• **PASSAGE EXTRAIT**:
======

Travailler plus, être efficace, rester fort… jusqu’à ce qu’une expérience de vie nous apprenne à percevoir autrement les injonctions à la performance. J’ai rarement autant appris que lorsque je ne « travaillais » pas. Alors que j’avais mis entre parenthèse mon activité d’accompagnement pour accueillir mon troisième enfant, ce petit être m’a amené à changer de regard sur la vulnérabilité. En confiant cette expérience, je fais le pari que le fait de partager ce qui est vulnérable en nous permet d’engager une relation véritable.

Le début de la vie révèle pleinement le sens du mot vulnérable : « qui peut être blessé ». Le nourrisson est si petit, si délicat. Tout semble chez lui si fragile. Jeté dans ce monde il ne peut rien faire tout seul. Il a besoin d’un autre pour combler tous ses besoins.

Vulnérable et … confiant

Fragile, et pourtant… de son visage se dégage une sérénité inégalée, il semble s’engager dans la vie avec une confiance absolue. Rien ne semble troubler son sommeil si ce n’est la soif, qu’il aura vite étanchée les premiers cris prononcés. Qui se fait du souci sinon moi, sa maman ? Lui ne semble pas se soucier du lendemain qui lui réserve pourtant tant de nouveautés à découvrir, à sentir, à vivre.

Le nourrisson qui à lui seul exprime pleinement la vulnérabilité humaine en révèle aussi toute la puissance qui réside dans la confiance. Vous allez me dire « il n’a pas le choix ». Certes. Il n’empêche, ça marche. Jour après jour il grandit sous le regard de ceux qu’il a attendri. Brene Brown évoque le pouvoir de la vulnérabilité. Le nourrisson s’emploie pleinement à la développer !

Accueillir cette vulnérabilité partagée

Dans d’autres cultures, amies et voisines se relaient auprès de la femme qui vient d’accoucher et lui apportent des plats délicieux pour se retaper. Elle peut ainsi se reposer et se consacrer à son bébé.

======

• **EXTRAIT DE DONNÉES**:
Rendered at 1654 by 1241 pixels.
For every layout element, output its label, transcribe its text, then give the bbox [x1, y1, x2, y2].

======

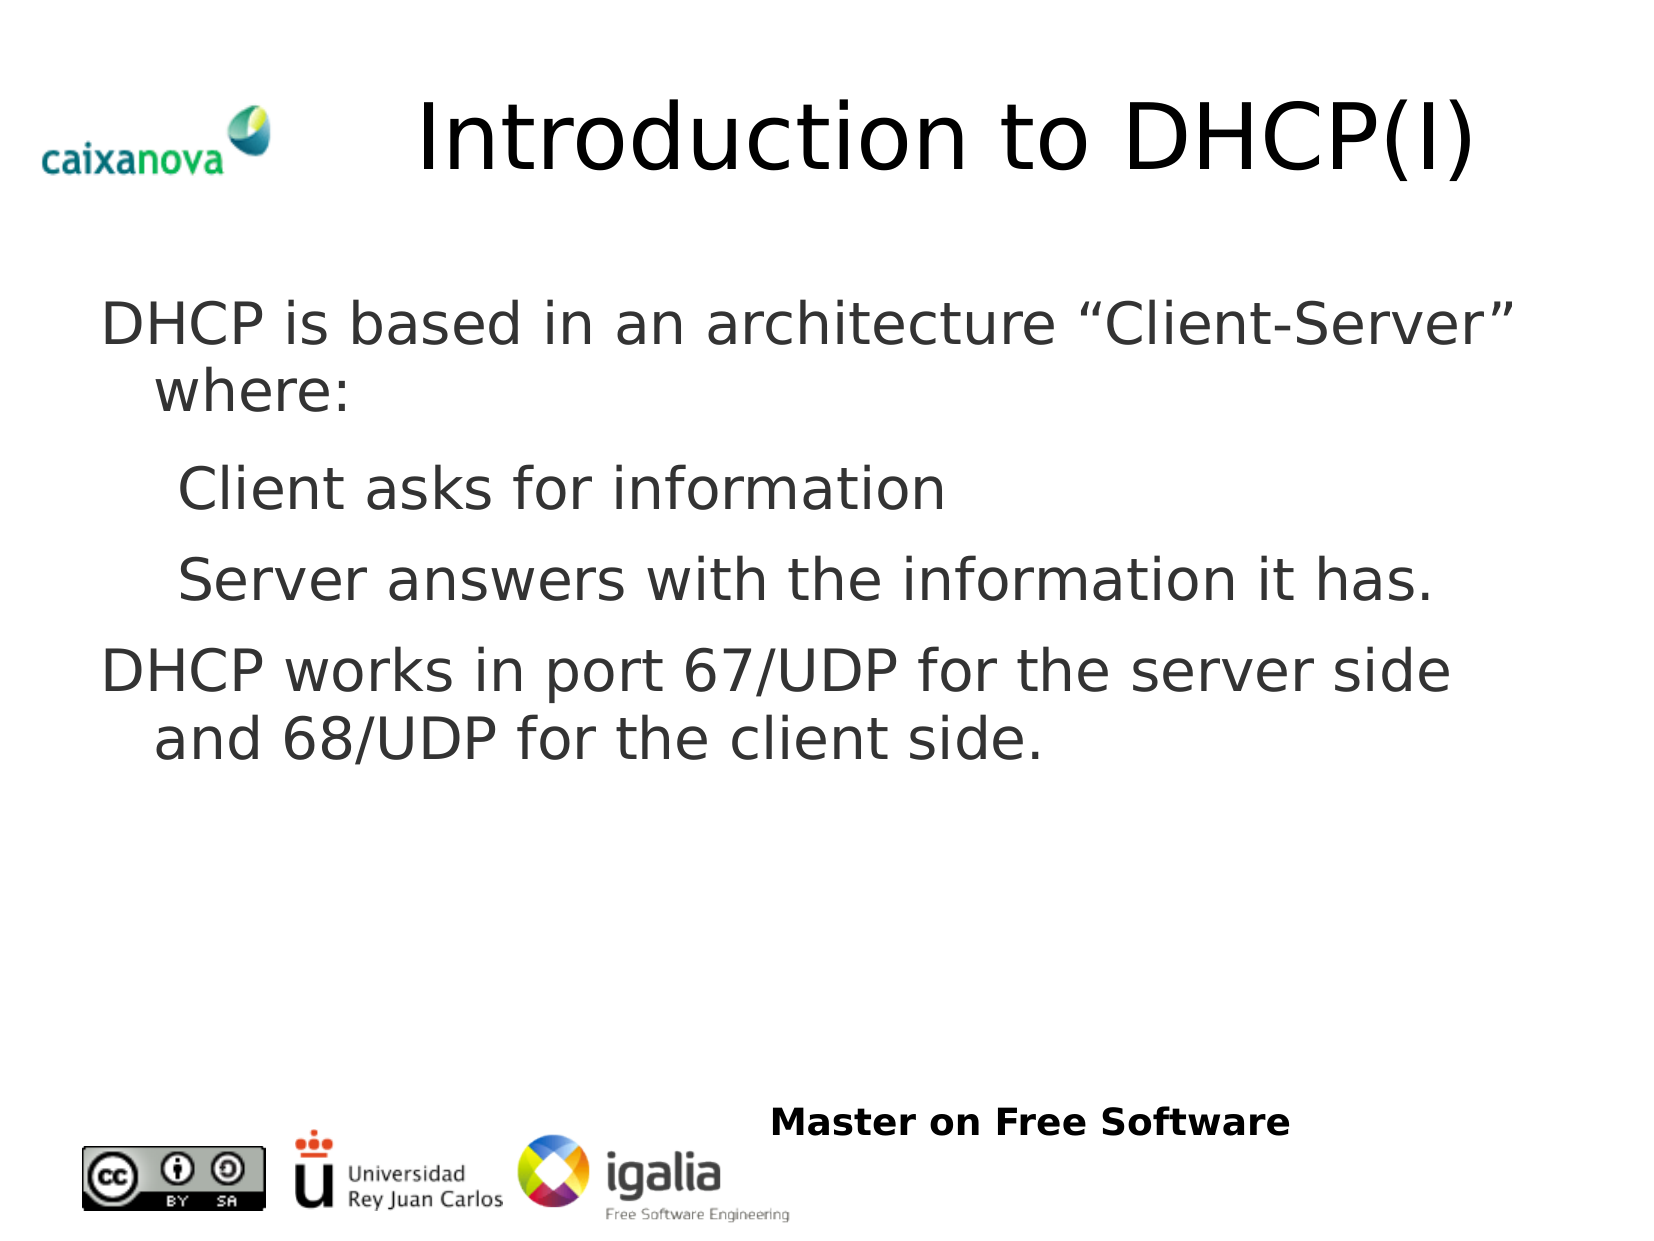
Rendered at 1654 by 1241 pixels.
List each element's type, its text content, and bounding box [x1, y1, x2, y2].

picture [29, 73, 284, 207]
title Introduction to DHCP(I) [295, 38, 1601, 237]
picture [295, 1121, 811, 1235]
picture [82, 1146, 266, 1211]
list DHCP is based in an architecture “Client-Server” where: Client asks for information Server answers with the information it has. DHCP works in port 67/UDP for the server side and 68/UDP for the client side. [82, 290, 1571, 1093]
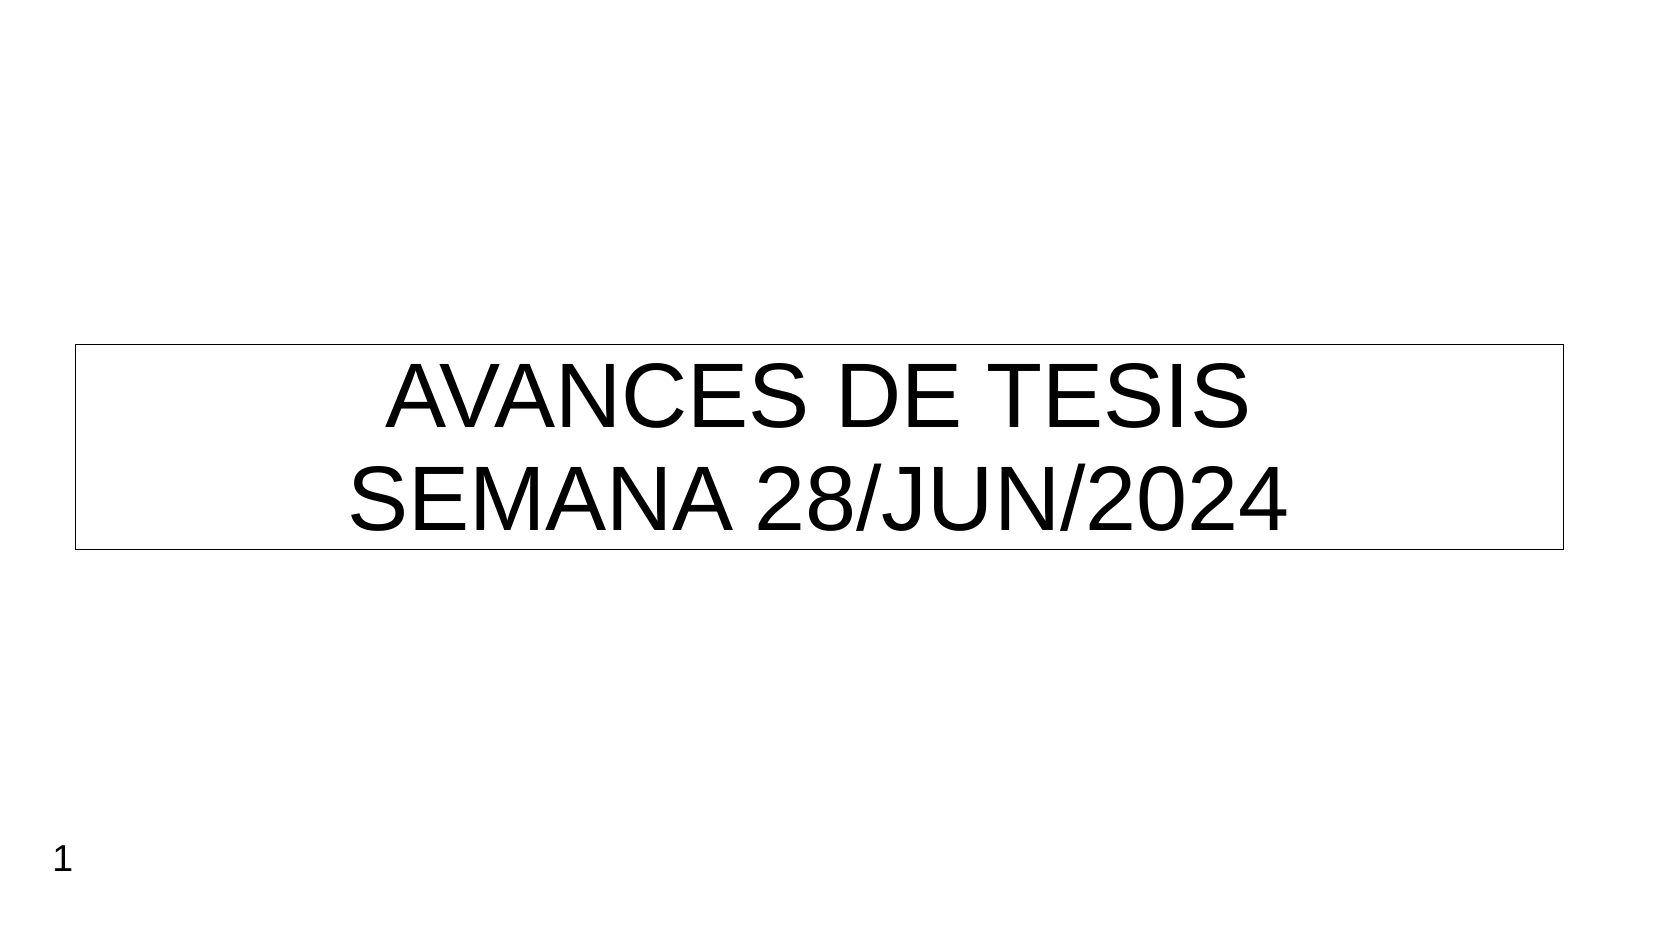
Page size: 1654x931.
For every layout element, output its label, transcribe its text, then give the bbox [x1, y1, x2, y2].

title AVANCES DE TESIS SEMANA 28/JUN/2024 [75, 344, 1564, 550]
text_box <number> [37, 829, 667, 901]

======

• **À FAIRE**:
Répondez, s'il vous plaît, à ces questions sur le texte sur la vulnérabilité :
(a) Quel sens du mot « vulnérable » le début de la vie révèle-t-il ?
(b) Qu'est-ce qui seul semble troubler le sommeil du nourrisson ?
(c) Dans d'autres cultures, qui se relaie auprès de la femme qui vient d'accoucher ?

• **CORRIGÉ**:
(a) « qui peut être blessé »
(b) La soif.
(c) Ses amies et ses voisines.